IBM and Microsoft are set to turn over to a standards body a key set of Web services security specifications they have been developing for establishing trust and exchanging data between partners.
In September, the pair will submit WS-Trust, WS-SecureConversation and WS-SecurityPolicy to the Organization for the Advancement of Structured Information Standards (OASIS), which will create a technical committee to develop the specifications into a standard. The two made the official announcement Thursday at the annual Burton Group Catalyst conference.
The most significant specification of the trio is WS-Trust, which establishes a single path for moving between partners security information and security tokens of all kinds, including Kerberos, X.509, the Security Assertion Markup Language (SAML) and any others.
"This is major progress for interoperability," says Jamie Lewis, president of the Burton Group. "WS-Trust is a general-purpose token exchange protocol and a significant piece of the puzzle for an interoperable infrastructure to exchange security information of all kinds."
Lewis says WS-Trust can be used to exchange authentication and federation assertions and could be used in provisioning systems.

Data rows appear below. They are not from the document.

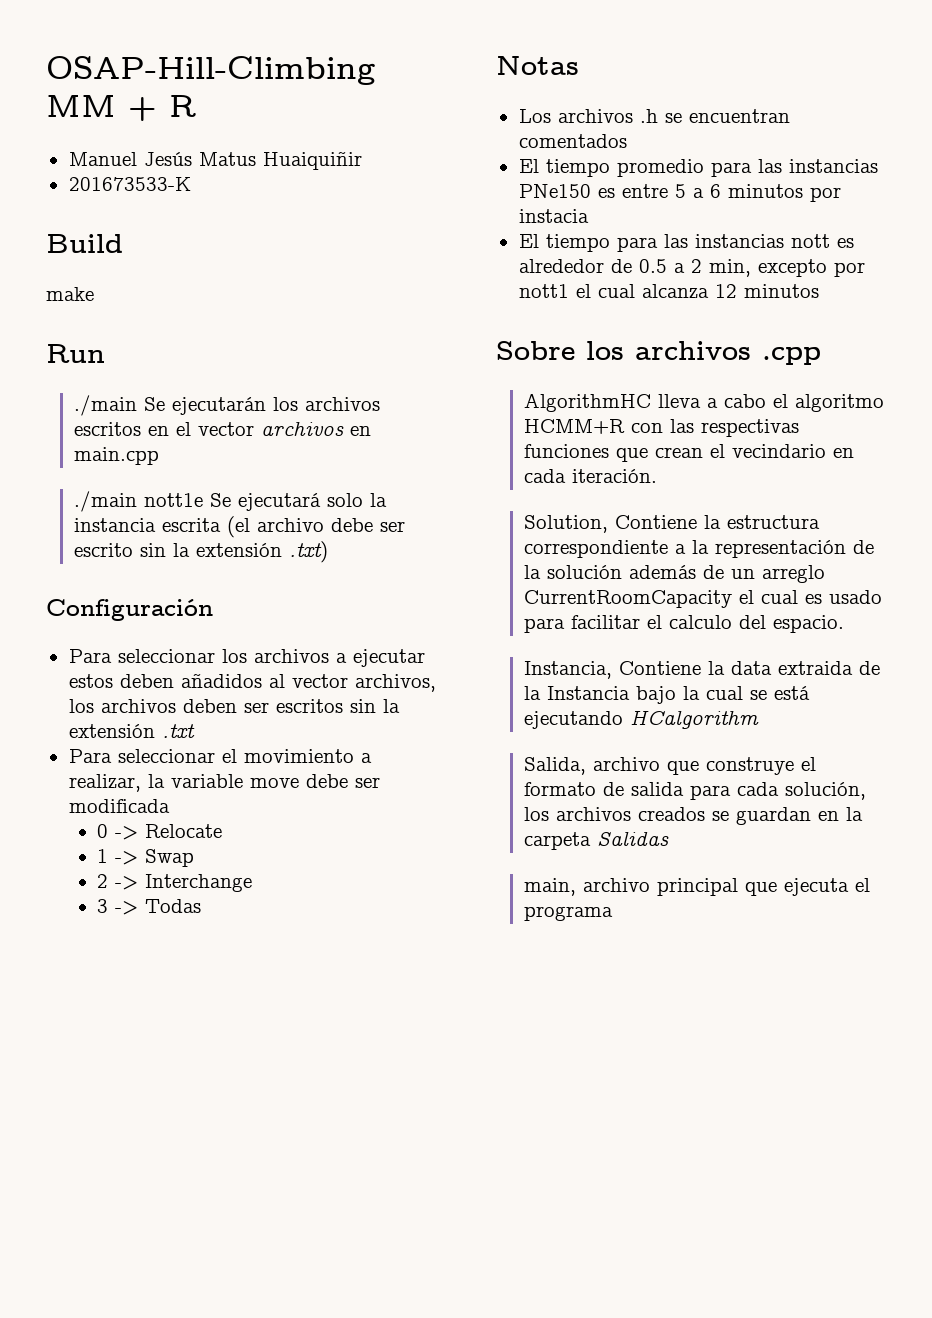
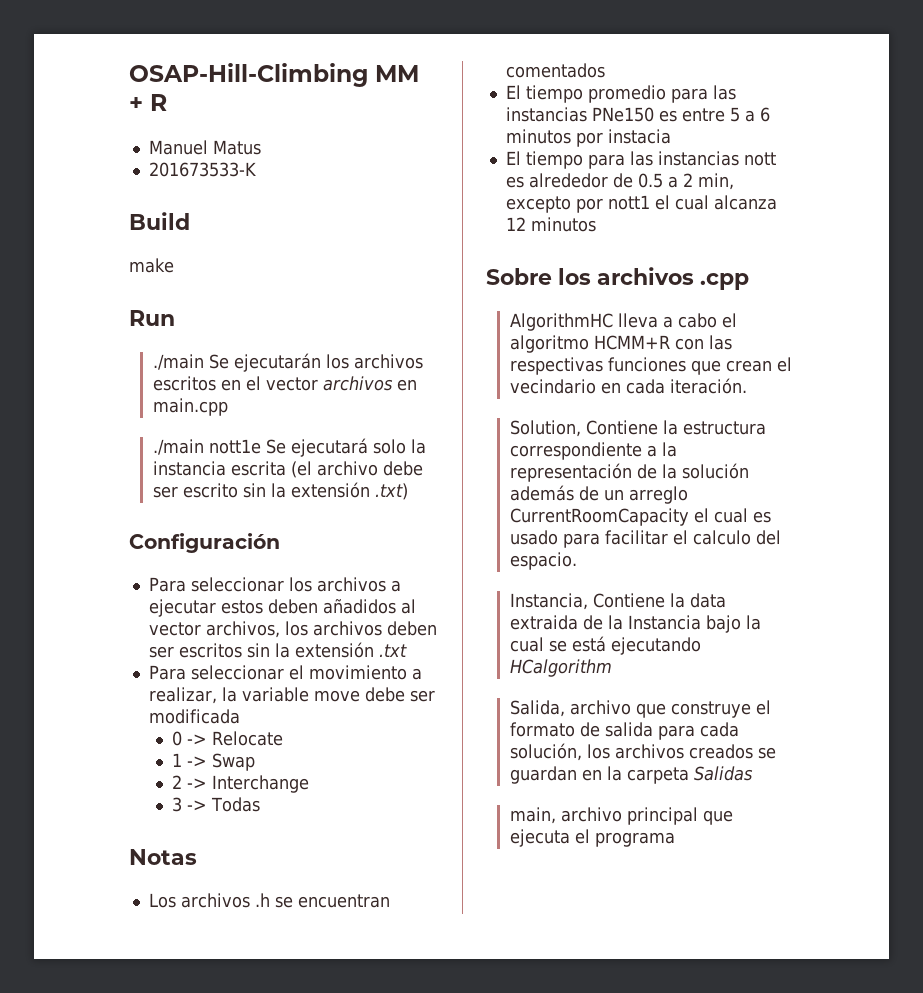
[143,152,192,166] Jesús -> (208, 147) none
[262,151,362,170] Huaiquiñir -> (261, 147) none

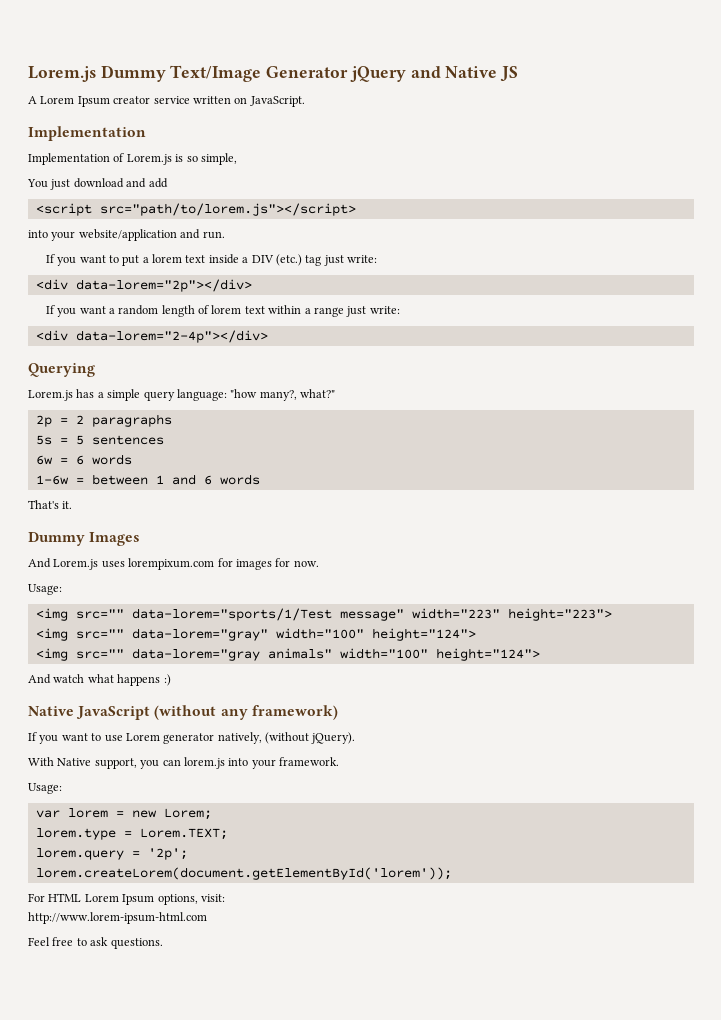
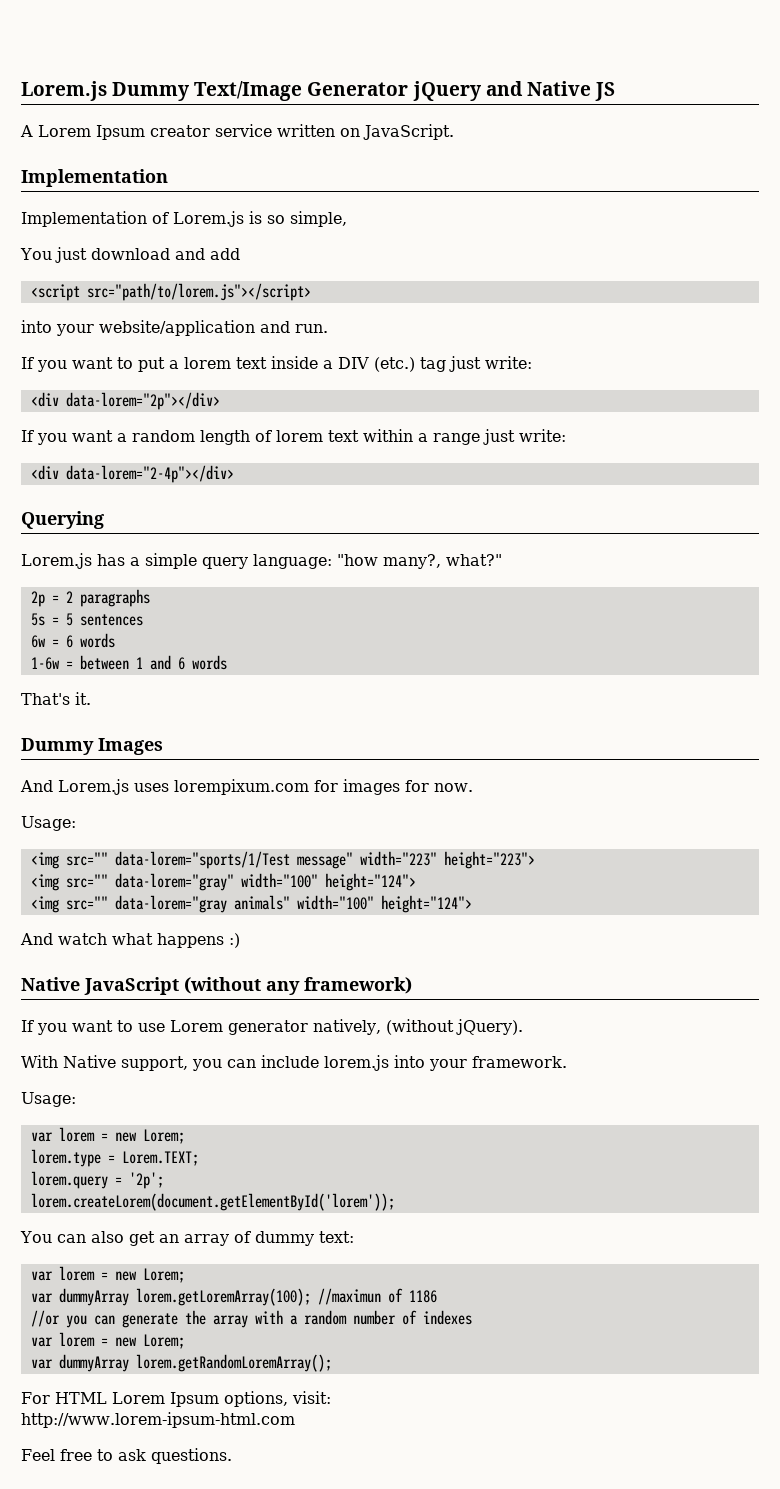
(181, 762) none -> [261,1055,319,1068] include
(452, 873) none -> [20,1231,354,1246] [30,1266,185,1283] [30,1288,437,1306] [30,1310,472,1328] [30,1332,185,1349] [30,1354,332,1372] // You can also get an array of dummy text: // var lorem = new Lorem; // var dummyArray lorem.getLoremArray(100); //maximun of 1186 // //or you can generate the array with a random number of indexes // var lorem = new Lorem; // var dummyArray lorem.getRandomLoremArray();

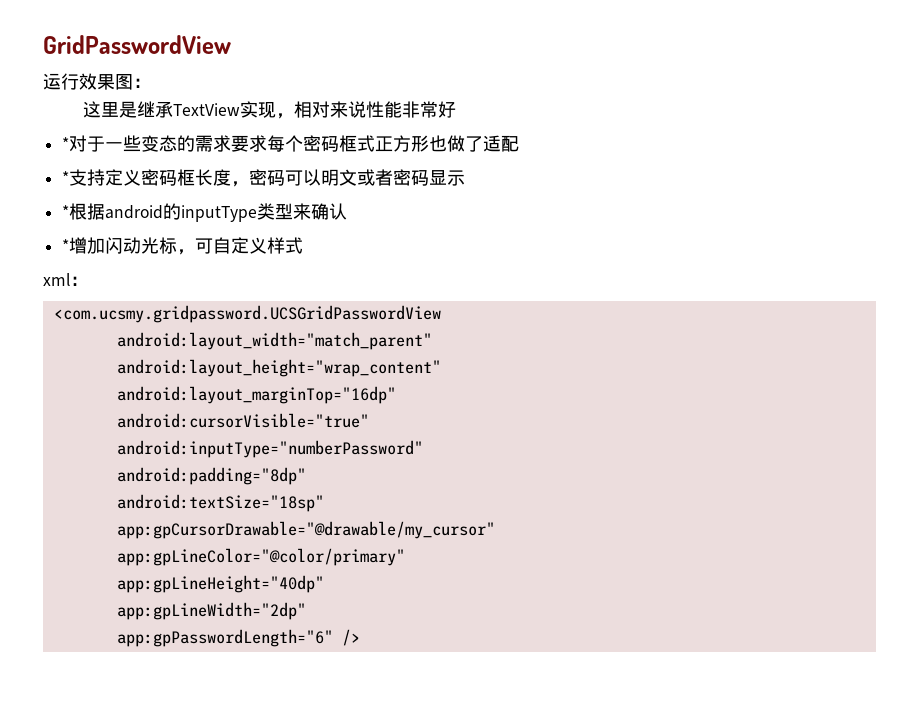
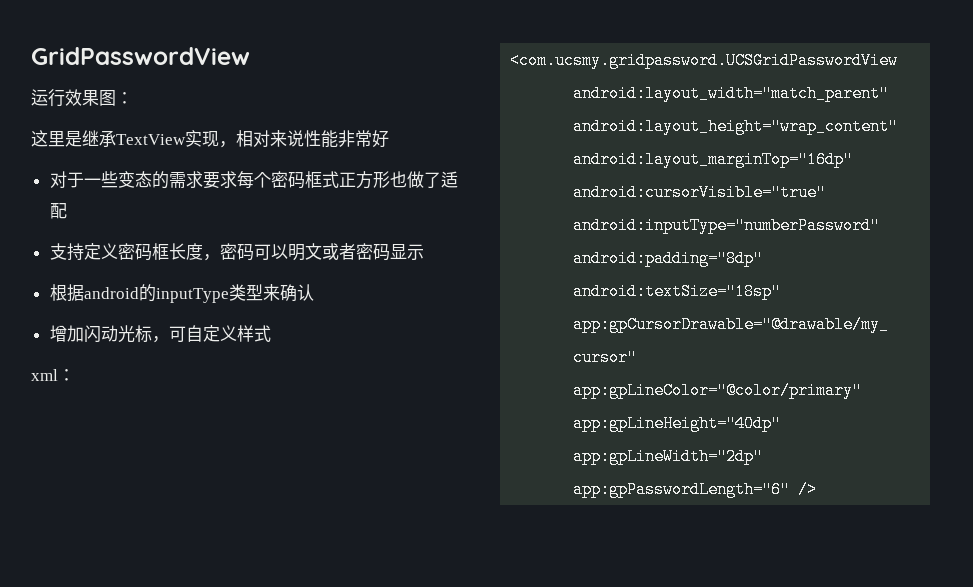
[62,137,70,150] * -> (389, 139) none
[62,171,70,184] * -> (67, 211) none
[62,205,70,218] * -> (424, 252) none
[62,239,70,252] * -> (314, 292) none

WS-Trust also is an important element in Microsoft's model of a standards-based distributed identity infrastructure it calls the Identity Metasystem, which it introduced in May. WS-Trust also is the cornerstone for InfoCard, an interface into user identity information Microsoft is building into its Longhorn operating system.
The specifications are part of the set of protocols that fall under the WS-Security or so-called WS-* (pronounced "WS-Star") family of protocols that Microsoft and IBM began developing in 2002. Slowly the protocols have been transferred to standards bodies, including OASIS and the W3C.
Two significant protocols still remain to be turned over, WS-Federation and WS-Policy.
Microsoft and IBM say that will happen but have yet to provide a timetable. The two have been under significant pressure from end users and industry experts to submit the remaining specifications to help quicken the pace of standardizing the infrastructure for securing Web services.
WS-Policy appears to be the next protocol that will be submitted. Last October, IBM and Microsoft presented a workshop on WS-Policy to the W3C. The prime motivating factor, however, is that Microsoft relies on WS-Policy for its InfoCard technology.
And while Microsoft is preaching that InfoCard, which is approaching its first beta release this fall, will be a standards-based system, WS-Policy remains the only significant protocol that is not in a standards body.
"WS-Policy will be in a standards organization by the end of the year," says Anne Thomas Manes, research director for the Burton Group. Microsoft officials would not comment on plans for WS-Policy.
In the meantime, the three specs that are headed for standardization will help round out the Web services security infrastructure.
"The specifications are well written and I don't see much work that needs to be done," says Tony Nadalin, the co-author of WS-Trust and IBM's chief security architect. He says, however, the OASIS standardization process likely means the three specifications won't be finalized as standards for 18 months.
While WS-Trust supports the requesting and issuing of security tokens to establish trust between or among partners, WS-SecureConversation provides extensions to WS-Trust and WS-Security that secure communication across multiple Web services messages. WS-SecurityPolicy works in conjunction with WS-Policy and defines general security policy assertions that apply to other WS-Security protocols such as Simple Object Access Protocol messages, WS-Trust and WS-SecureConversation.
IBM and Microsoft co-authored WS-SecurityPolicy along with RSA Security and VeriSign. WS-Trust and WS-SecureConversation include co-authors Actional, BEA Systems, Computer Associates, Layer 7 Technology, OpenNetwork Technologies/BMC, Oracle, Ping Identity, Reactivity, RSA Security and VeriSign.